_Exercise A:_ Decide whether each statement below agrees with the Jim Sullivan article. Answer yes or no for each, and quote the words of the article that decide it. (i) Sullivan's car and belongings were found north of Santa Rosa. (ii) Sullivan's disappearance was recently featured in the New York Times. (iii) Sullivan had a credited part in "Easy Rider."
_Exercise B:_ Write down everything in the Jim Sullivan article from "Sullivan and his" down to "friend Dennis Hopper.", keeping every word and mark unchanged.

_Text:_
What happened to musician Jim Sullivan near Santa Rosa nearly 45 years ago?

It sounds like something from an enigmatic novel — a praised but obscure singer-songwriter who sang about UFOs vanishes without a trace near the Route 66 town of Santa Rosa, New Mexico, leading to speculation he was picked up by one of those flying saucers he mentioned.

Decades after his disappearance, a record company reissues his albums, and he becomes a cult favorite.

But the story isn’t fiction. It’s real. It’s about music artist Jim Sullivan, whose car and belongings were found south of Santa Rosa in 1975.

Sullivan and his mysterious disappearance recently were featured in the New York Times. The report begins with these two paragraphs:

Jim Sullivan was the kind of California character who seemed to have stepped straight out of a Pynchon or DeLillo novel — a 6-foot-2 singer and songwriter known as Sully with a magnetic personality and a handlebar mustache. His dramatic psych-folk songs were spacious, cinematic and edged with mystic, lonesome brooding. His social circle included actors and Hollywood hangers-on, and he’d had brushes with fame, including an uncredited part in “Easy Rider” with his friend Dennis Hopper.

_Source material:_
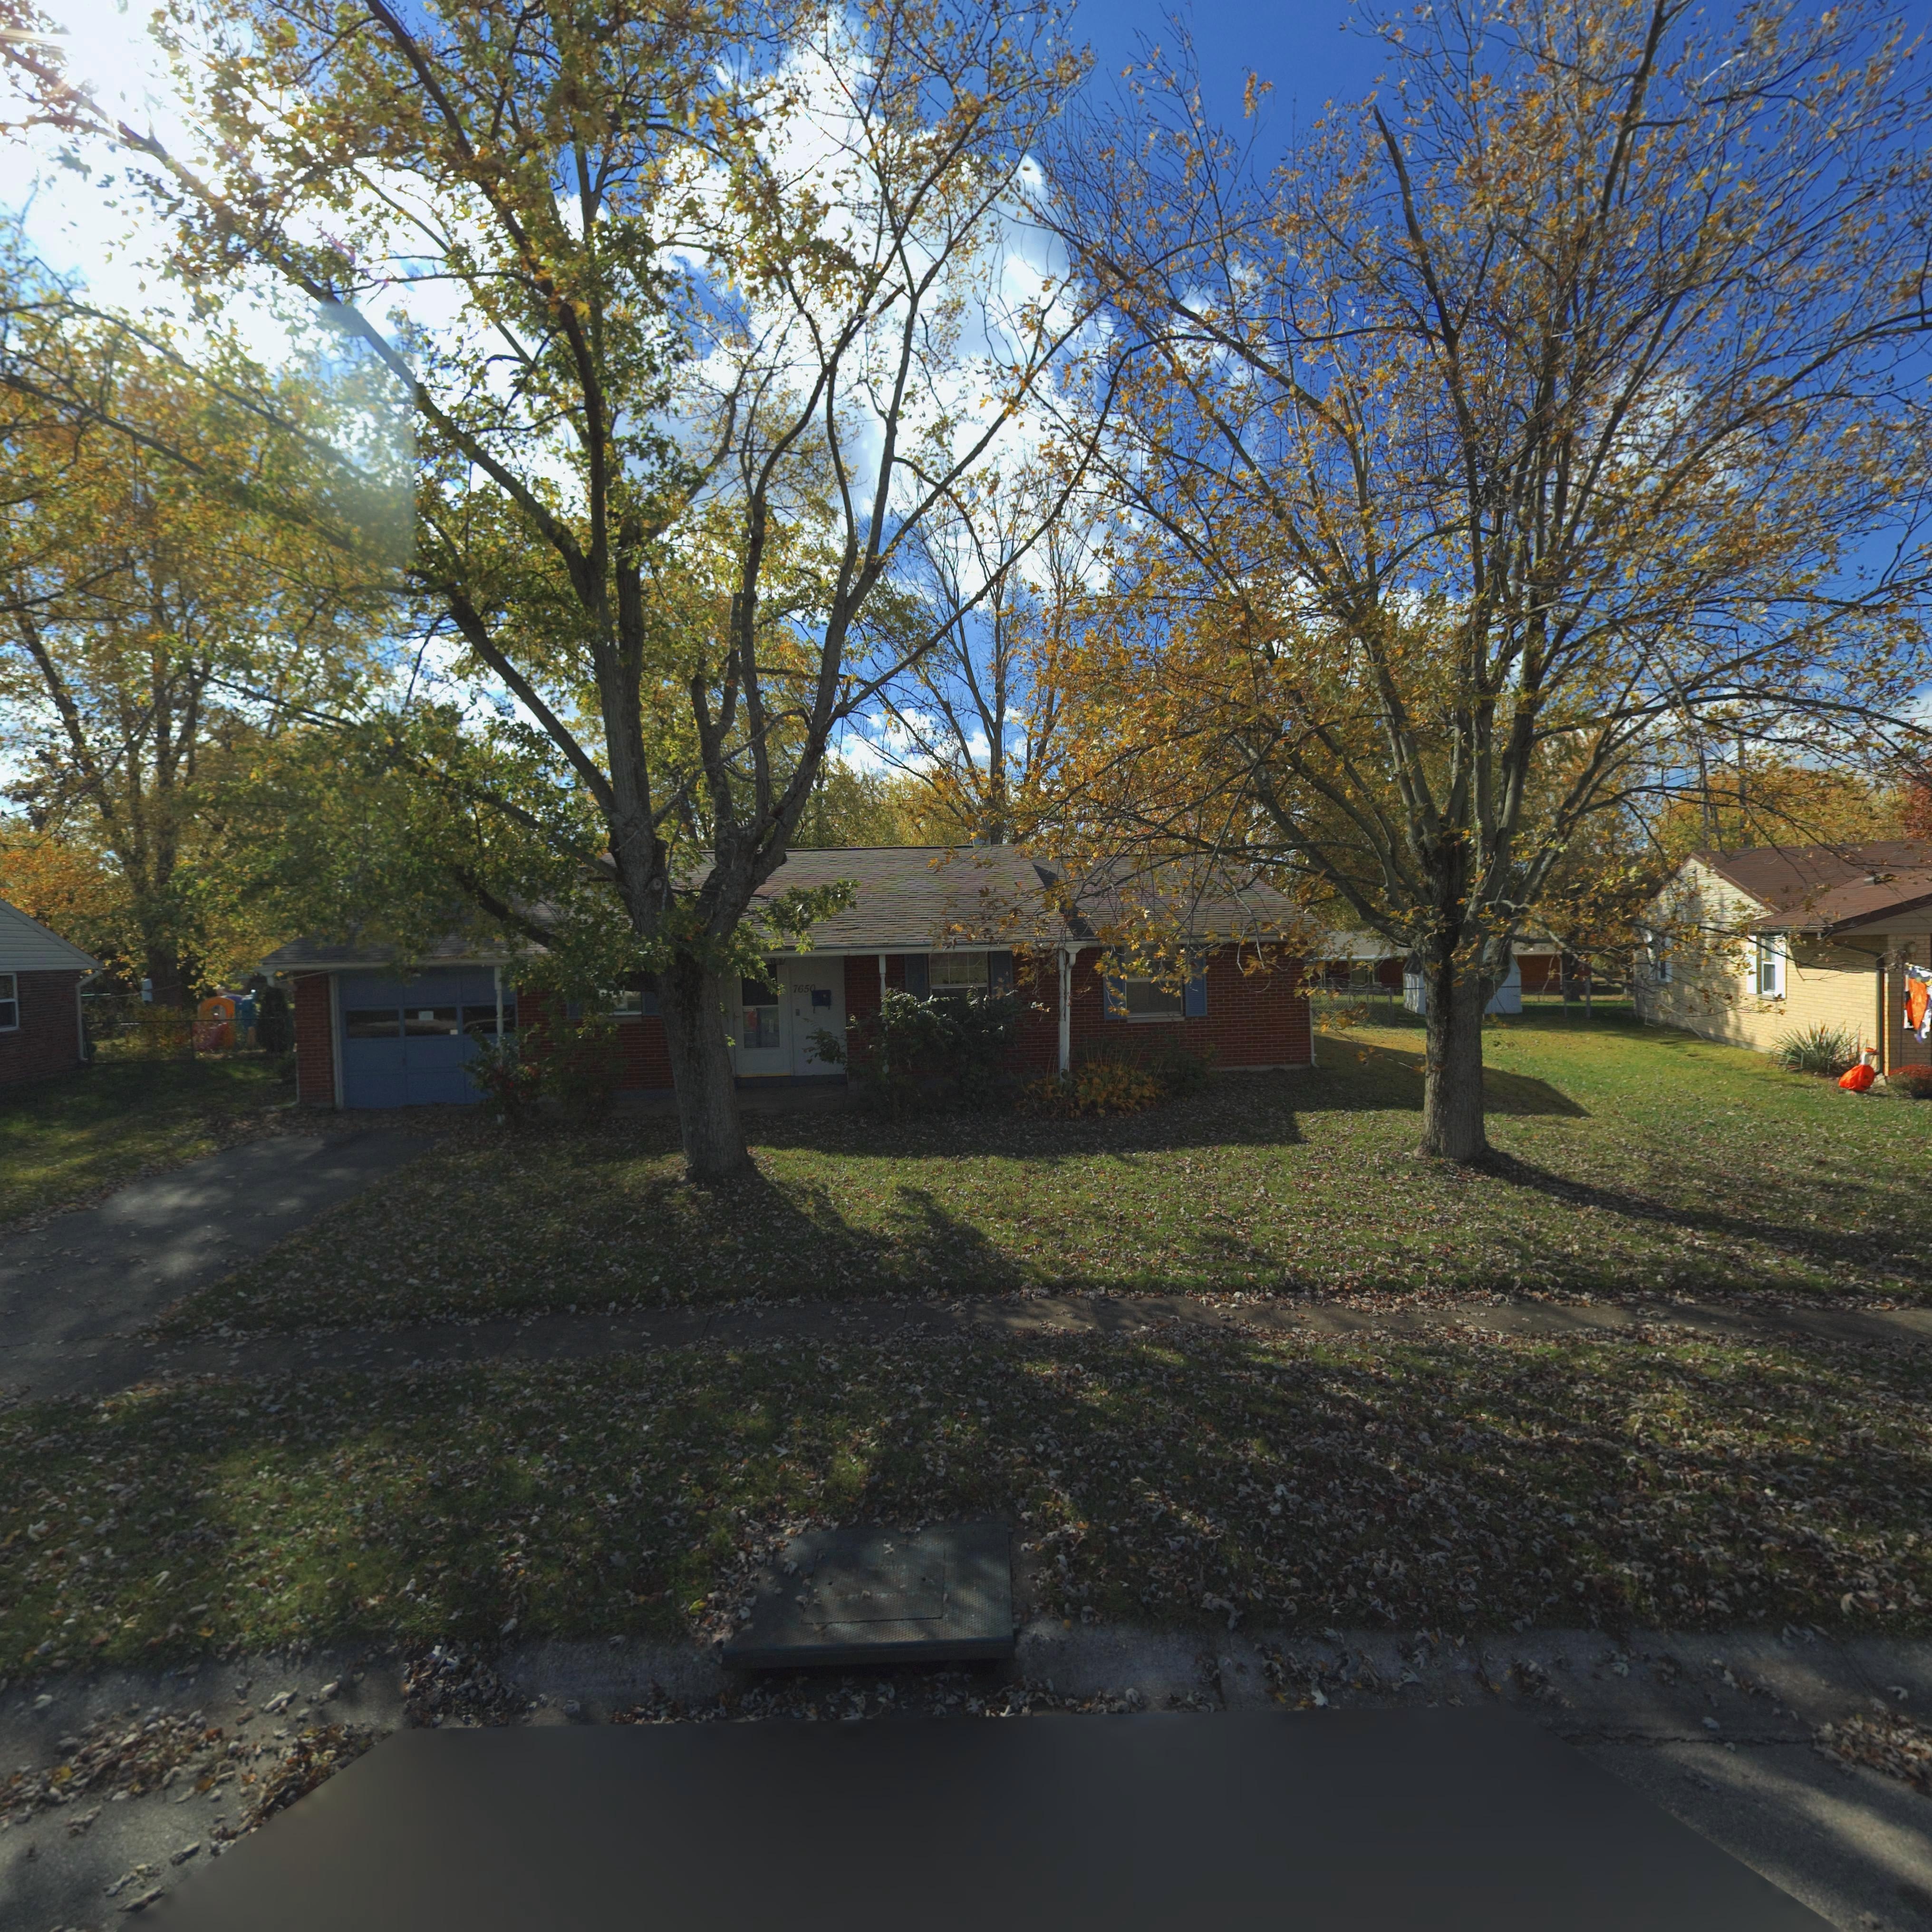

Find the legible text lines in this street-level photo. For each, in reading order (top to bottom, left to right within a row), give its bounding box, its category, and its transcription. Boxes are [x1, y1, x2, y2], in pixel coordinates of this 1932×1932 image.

_Result A:_
(i) No: "whose car and belongings were found south of Santa Rosa in 1975."
(ii) Yes: "Sullivan and his mysterious disappearance recently were featured in the New York Times."
(iii) No: "including an uncredited part in “Easy Rider” with his friend Dennis Hopper."

_Result B:_
Sullivan and his mysterious disappearance recently were featured in the New York Times. The report begins with these two paragraphs:

Jim Sullivan was the kind of California character who seemed to have stepped straight out of a Pynchon or DeLillo novel — a 6-foot-2 singer and songwriter known as Sully with a magnetic personality and a handlebar mustache. His dramatic psych-folk songs were spacious, cinematic and edged with mystic, lonesome brooding. His social circle included actors and Hollywood hangers-on, and he’d had brushes with fame, including an uncredited part in “Easy Rider” with his friend Dennis Hopper.